Under the simple skin of Uber lies complexity you may not have considered: the logistics of predicting how long it will take rides (or meals) to arrive, setting pricing and even where to wait to give a driver the best odds of finding you for pick-up.
Underlying those decisions is machine learning, using computers to find patterns and make predictions without explicitly programming them to do so.
And that very important job falls to Danny Lange, a Danish-born researcher who joined the ride-hailing giant 11 months ago after a nearly two-year stint leading machine learning efforts for Amazon Web Services. Before that, Lange wrangled big data for Microsoft and even launched a Silicon Valley startup.
He heads a growing team of researchers in San Francisco and Seattle. Uber opened an engineering office in Seattle last year, and that office now houses about 150 people working on machine learning, as well as product engineering and operations.
GeekWire caught up with Lange recently to talk about how Uber uses machine learning. Here are edited excerpts from the conversation.
Q: Thanks for chatting with us. Can you start by saying a bit about how Uber is using machine learning?
Lange: My team and I are making machine learning available as a service to everyone in the company. Traditionally, a company would hire Ph.D.’s and data scientists, and each team would have to figure out its own algorithms. We’re creating a way to access machine learning just using web interfaces, APIs and SDKs (software development kits). Our customers inside the company can expect this service to run 24/7 for them, with no need to become specialists in machine learning themselves.
Q: How widely is machine learning being used within Uber?
Lange: Many of program teams are using it, including Uber Eats (a food delivery service), UberX (the basic ride-hailing service), UberPOOL (a ride-sharing variant on UberX), and Uber Maps (an as-yet unreleased service). For example, Uber Eats uses machine learning to estimate the delivery time for your meals. We went from a finite approach — where you compute the time using the distance between you and the restaurant, the average speed and the time to prepare the meal — to taking the delivery times for thousands and thousands of meals and basing the prediction on that. Overnight, that improved our estimates by 26 percent.
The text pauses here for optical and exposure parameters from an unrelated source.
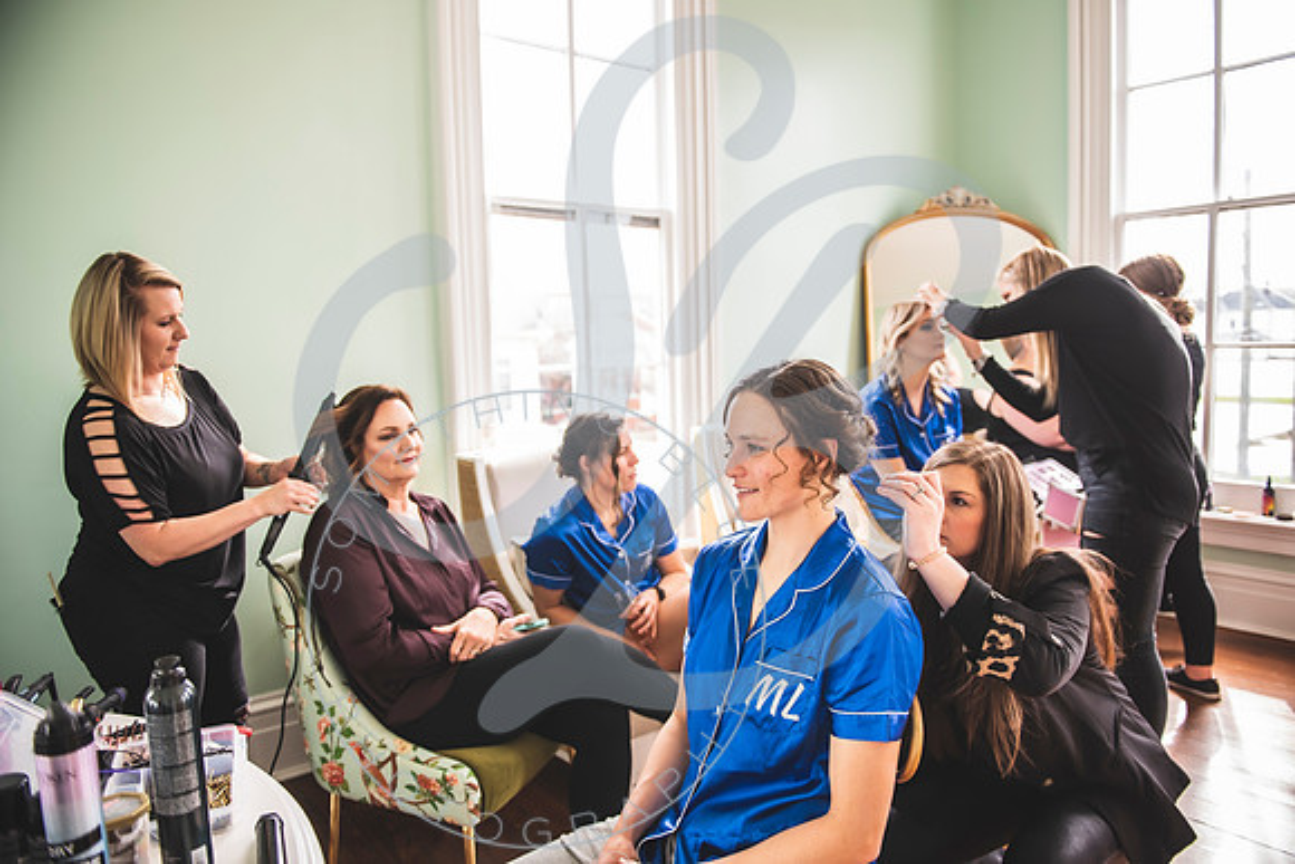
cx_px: 648
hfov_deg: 73.7
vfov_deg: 53.2
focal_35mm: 24
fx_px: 863
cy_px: 432
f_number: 2.8
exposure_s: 1/125
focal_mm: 24
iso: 200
Q: What are some other examples of machine learning underlying Uber’s services?
Lange: The ETA for Uber X rides. There’s no one sitting there saying: ‘There’s 7 miles between you and the car and it will take the car 14 minutes to get to you.’ It’s based on data from millions of trips, which lets us take into consideration normal patterns that occur day after day. Also, sometimes the Uber app will advise customers to move a few yards to or around a corner for pick-up. That’s done by an algorithm that detects patterns of successful pick-ups, versus those where there have been challenges. We use the experience of millions and millions of pick-ups. It’s something the system learns. And we’re now using machine learning to detect fraud, such as account take-overs and stolen credit cards.
Q: What technologies underlie Uber’s machine learning?
Lange: We offer about 10 different algorithms, including boosted trees, linear learners and neural networks. We give our internal customers the benefit of taking the algorithm that suits their problems best.
Q. How would Uber be different if it had no machine learning? Would it be able to function as a company?
Lange: I actually don’t think so. The concept of machine learning is that we have this constant feedback loop and we learn every day from it.
Q: Why don’t you just use the machine-learning services you built for Amazon Web Services?
Lange: We have lots of special needs. We have scale issues and challenges around being a global service. We run our own data centers and built a lot of the apps ourselves.
Q: Machine learning is very compute- and data-intensive. Does Uber use any public-cloud services at all, or any external data?
Lange: To some extent (we use cloud computing), but most of what we’re doing is in-house. All the data we use is internal.
Q: Are you building on what you created at AWS, or have you gone in a different direction?
Lange: We are pursuing an open-source path. We’re using Hadoop (massively distributed computing technology), Spark (a large-scale data processing engine from Apache) and MLLib (a scalable machine-learning library). We have created a centralized repository of data, so if you’re launching a new service within Uber, you can use this data that has been gathered from other services and bootstrap yours.